_Directive_
The response should be an exact transcription of the data below, free of images.

[Stored records]
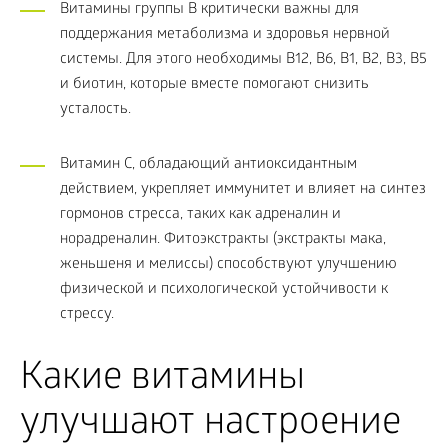
Витамины группы В критически важны для
поддержания метаболизма и здоровья нервной
системы. Для этого необходимы В12, В6, B1, B2, B3, B5
и биотин, которые вместе помогают снизить
усталость.
Витамин С, обладающий антиоксидантным
действием, укрепляет иммунитет и влияет на синтез
гормонов стресса, таких как адреналин и
норадреналин. Фитоэкстракты (экстракты мака,
женьшеня и мелиссы) способствуют улучшению
физической и психологической устойчивости к
стрессу.
Какие витамины
улучшают настроение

_Answer to this task_
Витамины группы В критически важны для
поддержания метаболизма и здоровья нервной
системы. Для этого необходимы В12, В6, B1, B2, B3, B5
и биотин, которые вместе помогают снизить
усталость.
Витамин С, обладающий антиоксидантным
действием, укрепляет иммунитет и влияет на синтез
гормонов стресса, таких как адреналин и
норадреналин. Фитоэкстракты (экстракты мака,
женьшеня и мелиссы) способствуют улучшению
физической и психологической устойчивости к
стрессу.
Какие витамины
улучшают настроение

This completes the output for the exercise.